Čajkovskij, Rachmaninov e Musorgskij, questi i compositori scelti da Valery Gergiev per il suo ritorno al Ravenna Festival (sabato 14 giugno ore 21 al Pala de Andrè) sul podio dell’Orchestra Filarmonica Ceca, che vanta una storia segnata tra Ottocento e Novecento dai nomi di Dvoràk e Mahler, con la pianista Yeoul Eum Son, 28 anni, coreana, già con un ricco carnet di premi alle spalle. Un programma che dalla Russia guarda a Occidente.

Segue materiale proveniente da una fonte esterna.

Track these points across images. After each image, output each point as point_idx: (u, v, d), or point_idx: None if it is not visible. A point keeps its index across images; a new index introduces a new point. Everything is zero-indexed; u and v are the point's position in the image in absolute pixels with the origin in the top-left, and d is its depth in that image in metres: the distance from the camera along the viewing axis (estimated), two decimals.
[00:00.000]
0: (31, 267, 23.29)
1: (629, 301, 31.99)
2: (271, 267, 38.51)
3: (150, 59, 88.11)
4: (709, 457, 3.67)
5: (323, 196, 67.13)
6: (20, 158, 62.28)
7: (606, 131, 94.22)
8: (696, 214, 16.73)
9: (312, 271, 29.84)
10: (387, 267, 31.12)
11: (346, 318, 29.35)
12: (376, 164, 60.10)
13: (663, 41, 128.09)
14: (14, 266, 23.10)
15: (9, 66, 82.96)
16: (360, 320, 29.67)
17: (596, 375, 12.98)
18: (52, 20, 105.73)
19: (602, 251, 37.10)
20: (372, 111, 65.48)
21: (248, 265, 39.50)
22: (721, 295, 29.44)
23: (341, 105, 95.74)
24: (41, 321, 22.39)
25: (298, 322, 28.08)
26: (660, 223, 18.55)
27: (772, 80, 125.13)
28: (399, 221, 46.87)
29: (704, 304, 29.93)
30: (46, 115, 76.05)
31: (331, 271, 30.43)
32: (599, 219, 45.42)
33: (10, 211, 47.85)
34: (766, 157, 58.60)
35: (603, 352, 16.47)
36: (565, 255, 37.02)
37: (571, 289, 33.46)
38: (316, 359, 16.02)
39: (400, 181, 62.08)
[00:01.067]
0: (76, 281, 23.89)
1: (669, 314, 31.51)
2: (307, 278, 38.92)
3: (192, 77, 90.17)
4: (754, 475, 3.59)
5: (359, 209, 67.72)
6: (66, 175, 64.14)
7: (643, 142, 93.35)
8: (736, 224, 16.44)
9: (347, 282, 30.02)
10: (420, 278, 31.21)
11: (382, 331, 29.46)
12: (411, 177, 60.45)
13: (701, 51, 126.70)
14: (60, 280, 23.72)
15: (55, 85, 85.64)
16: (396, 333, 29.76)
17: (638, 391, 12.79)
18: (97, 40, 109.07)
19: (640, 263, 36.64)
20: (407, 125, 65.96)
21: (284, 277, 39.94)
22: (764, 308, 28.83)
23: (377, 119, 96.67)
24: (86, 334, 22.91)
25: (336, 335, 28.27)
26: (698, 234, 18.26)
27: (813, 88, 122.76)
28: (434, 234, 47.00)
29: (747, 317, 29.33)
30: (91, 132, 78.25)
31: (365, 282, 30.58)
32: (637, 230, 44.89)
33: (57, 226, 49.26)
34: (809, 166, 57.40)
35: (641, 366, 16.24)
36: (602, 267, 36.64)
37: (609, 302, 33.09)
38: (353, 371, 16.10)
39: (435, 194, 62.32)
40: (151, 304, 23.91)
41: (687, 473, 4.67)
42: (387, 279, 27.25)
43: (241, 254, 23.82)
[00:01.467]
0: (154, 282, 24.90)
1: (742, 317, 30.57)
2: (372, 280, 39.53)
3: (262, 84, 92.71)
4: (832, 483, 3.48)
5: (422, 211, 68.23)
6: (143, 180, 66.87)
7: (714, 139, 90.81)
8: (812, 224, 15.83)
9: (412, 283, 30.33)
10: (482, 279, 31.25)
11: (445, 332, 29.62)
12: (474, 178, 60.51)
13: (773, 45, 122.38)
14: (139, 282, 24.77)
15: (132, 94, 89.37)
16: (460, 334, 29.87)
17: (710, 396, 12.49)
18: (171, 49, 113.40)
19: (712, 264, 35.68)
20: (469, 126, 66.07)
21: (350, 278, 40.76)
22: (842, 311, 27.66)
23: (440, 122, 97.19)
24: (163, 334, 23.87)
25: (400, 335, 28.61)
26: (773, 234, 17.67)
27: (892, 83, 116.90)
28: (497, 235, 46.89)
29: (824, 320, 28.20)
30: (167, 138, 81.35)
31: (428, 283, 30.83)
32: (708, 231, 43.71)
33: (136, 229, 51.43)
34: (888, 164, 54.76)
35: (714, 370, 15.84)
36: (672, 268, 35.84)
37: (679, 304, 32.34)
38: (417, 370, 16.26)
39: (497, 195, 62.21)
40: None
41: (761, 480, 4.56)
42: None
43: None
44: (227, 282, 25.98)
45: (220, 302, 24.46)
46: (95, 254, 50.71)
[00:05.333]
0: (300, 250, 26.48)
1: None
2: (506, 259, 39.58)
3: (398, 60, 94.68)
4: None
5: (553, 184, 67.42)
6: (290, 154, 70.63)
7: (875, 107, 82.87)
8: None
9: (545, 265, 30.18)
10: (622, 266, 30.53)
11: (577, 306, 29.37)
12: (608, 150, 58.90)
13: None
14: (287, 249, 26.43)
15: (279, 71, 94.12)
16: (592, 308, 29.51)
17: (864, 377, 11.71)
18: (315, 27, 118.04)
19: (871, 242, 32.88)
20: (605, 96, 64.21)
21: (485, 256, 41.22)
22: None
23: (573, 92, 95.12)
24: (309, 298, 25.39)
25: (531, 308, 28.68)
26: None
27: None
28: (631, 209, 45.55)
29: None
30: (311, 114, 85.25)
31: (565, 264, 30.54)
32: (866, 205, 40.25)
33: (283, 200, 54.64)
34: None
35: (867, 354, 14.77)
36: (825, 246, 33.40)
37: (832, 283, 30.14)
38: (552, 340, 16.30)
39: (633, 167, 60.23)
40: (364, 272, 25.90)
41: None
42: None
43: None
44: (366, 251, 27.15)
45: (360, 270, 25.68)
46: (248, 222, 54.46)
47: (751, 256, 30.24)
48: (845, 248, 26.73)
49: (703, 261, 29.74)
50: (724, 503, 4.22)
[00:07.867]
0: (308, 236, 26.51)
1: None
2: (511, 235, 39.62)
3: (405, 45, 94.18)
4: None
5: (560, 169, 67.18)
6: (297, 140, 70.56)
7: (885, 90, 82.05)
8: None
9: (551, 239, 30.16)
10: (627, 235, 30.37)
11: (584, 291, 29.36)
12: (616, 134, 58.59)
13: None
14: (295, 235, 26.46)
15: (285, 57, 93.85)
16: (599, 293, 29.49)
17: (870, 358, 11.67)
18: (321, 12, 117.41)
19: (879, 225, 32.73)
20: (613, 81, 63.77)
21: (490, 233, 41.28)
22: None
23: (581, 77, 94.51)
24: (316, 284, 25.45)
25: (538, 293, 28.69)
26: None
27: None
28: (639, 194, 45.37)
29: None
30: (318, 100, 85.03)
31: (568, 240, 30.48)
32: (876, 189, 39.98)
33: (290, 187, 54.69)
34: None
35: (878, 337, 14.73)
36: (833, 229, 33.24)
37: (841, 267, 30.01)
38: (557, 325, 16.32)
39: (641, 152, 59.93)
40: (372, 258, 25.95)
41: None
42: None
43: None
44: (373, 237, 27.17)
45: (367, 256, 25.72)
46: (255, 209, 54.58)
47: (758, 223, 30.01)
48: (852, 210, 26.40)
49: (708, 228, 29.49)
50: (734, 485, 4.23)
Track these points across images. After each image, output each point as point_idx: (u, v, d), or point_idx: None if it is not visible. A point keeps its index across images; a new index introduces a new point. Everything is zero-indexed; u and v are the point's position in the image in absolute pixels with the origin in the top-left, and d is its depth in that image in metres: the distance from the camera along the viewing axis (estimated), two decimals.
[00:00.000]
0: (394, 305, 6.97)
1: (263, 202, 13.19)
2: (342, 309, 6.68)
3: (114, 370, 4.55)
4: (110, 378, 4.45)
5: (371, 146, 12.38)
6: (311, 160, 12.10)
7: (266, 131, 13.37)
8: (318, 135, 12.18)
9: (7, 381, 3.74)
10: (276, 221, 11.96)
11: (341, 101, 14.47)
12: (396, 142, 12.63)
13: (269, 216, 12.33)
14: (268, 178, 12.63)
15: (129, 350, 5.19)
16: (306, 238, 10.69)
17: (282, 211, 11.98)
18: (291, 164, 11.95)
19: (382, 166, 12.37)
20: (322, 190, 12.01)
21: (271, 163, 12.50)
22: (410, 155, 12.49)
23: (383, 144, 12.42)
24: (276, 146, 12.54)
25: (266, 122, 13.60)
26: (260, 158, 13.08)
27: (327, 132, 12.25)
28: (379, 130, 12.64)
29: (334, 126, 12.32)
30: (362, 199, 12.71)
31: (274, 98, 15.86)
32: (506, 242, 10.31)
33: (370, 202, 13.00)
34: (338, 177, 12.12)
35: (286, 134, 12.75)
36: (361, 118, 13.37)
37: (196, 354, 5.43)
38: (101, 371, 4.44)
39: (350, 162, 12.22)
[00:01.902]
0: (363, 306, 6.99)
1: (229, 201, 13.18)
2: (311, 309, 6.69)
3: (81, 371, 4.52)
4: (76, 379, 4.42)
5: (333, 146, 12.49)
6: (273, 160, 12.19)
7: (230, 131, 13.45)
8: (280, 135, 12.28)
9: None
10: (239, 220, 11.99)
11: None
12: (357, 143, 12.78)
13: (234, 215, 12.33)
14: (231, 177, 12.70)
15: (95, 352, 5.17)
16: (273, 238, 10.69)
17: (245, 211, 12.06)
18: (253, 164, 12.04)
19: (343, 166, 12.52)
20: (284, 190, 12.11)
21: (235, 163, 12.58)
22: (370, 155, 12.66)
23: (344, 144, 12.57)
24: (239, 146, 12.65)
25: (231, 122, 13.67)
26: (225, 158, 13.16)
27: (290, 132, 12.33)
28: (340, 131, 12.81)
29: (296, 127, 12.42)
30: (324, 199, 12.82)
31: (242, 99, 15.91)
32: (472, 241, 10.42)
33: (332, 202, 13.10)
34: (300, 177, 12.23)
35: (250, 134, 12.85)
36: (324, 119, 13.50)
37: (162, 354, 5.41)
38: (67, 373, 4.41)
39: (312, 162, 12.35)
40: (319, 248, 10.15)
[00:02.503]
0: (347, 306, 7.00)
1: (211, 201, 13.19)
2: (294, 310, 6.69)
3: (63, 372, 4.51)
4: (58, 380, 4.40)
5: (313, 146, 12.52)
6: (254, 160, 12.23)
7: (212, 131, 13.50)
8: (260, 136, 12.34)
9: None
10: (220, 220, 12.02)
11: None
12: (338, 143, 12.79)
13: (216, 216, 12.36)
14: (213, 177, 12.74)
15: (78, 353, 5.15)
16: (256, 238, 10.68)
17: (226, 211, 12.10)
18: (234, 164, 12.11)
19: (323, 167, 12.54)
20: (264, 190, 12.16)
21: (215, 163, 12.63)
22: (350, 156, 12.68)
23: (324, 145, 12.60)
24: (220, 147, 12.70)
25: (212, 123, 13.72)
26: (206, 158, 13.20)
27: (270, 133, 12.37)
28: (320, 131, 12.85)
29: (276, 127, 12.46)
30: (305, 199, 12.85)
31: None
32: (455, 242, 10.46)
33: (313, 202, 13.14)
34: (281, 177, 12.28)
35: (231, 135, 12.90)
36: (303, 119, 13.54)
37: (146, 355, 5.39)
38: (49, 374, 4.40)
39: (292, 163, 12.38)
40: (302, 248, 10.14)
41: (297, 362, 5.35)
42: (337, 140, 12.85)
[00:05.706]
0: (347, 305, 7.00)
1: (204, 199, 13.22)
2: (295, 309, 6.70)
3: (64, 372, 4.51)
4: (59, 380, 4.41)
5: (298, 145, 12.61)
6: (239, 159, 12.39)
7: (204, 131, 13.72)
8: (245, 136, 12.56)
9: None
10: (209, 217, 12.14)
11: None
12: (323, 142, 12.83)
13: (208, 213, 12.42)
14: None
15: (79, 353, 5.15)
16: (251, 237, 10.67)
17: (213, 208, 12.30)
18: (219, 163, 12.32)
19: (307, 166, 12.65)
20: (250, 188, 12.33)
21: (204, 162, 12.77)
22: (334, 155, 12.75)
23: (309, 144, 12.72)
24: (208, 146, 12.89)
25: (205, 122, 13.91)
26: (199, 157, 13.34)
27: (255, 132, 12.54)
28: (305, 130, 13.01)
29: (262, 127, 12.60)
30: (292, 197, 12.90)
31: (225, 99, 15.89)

Si fa presto infatti a dire “musica russa”: perché se è vero che alla tradizione musicale russa si attribuisce quell’afflato profondamente lirico che la rende inconfondibile ai più, non si può tacere che lo sguardo dei grandi compositori russi ha spaziato in lungo e in largo sia verso Occidente, sia verso la propria terra. Vale per il Lago dei cigni (1877) di Pëtr Il’ič Čajkovskij, che guarda a Ovest spesso e volentieri, fosse solo per le tradizionali “danze caratteristiche” di ogni buon ballet blanc. Vale per il pathos tardoromantico del Secondo Concerto per pianoforte (1901) di Sergej Rachmaninov, e vale soprattutto per quell’opera genuinamente russa che sono i Quadri di un’esposizione di Musorgskij (1874), magistralmente trasfigurati dalla orchestrazione realizzata nel 1922 da Maurice Ravel.
Il concerto è reso possibile grazie al contributo della Banca Popolare di Ravenna.
Il rapporto di ‘amore-odio’ dei compositori russi per la musica occidentale costituisce il filo che lega in trasparenza la ‘locandina’ della serata. Iniziando con un autore “occidentale”. Pëtr Il’ič Čajkovskij scriveva infatti sinfonie su modello di importazione, amava l’Italia, il Don Giovanni di Mozart e i viaggi, non i fumi delle candele delle chiese bizantine. Aveva frequentato da allievo il Conservatorio di Pietroburgo e sarebbe stato chiamato tra i primi docenti di quello di Mosca, appena fondato da Nikolaj Rubinstein. Ma in tutta quella corrente occidentale aveva una carta solo sua da giocare, che avrebbe plasmato il nuovo pilastro del repertorio russo: il balletto. La bella addormentata, Il lago dei cigni, Lo Schiaccianoci danno voce come alcun altro capolavoro all’estetica di Čajkovskij, ma insieme catturano la spiritualità russa come pochi brani di repertorio. Dal fortunato ‘Ballet Blanc’ con le fanciulle trasformate in cigni dal crudele mago Rothbart, lo stesso compositore aveva cercato di predisporre, nel 1882, una Suite orchestrale. Ma senza pervenire a un risultato. Altri tuttavia portarono a termine il progetto, a partire dal suo editore, Jurgenson, che nel 1900 pubblicò una serie di estratti dal Lago dei cigni, seguito subito da diversi direttori d’orchestra, ciascuno con la propria scelta di pagine preferite. Le più frequentate rimangono il Valzer del primo atto, l’Introduzione del secondo, la ‘Danza dei cignetti’ e le Danze caratteristiche del terzo. Immancabile la Scena finale del quarto atto, con il suicidio di Odette e Sigfrido, finalmente uniti. Qui la scrittura di Čajkovskij, nella capacità di rielaborazione tematica e invenzione armonica, tocca uno fra i vertici di sapienza mai raggiunti, con risultati di struggente bellezza e drammaticità.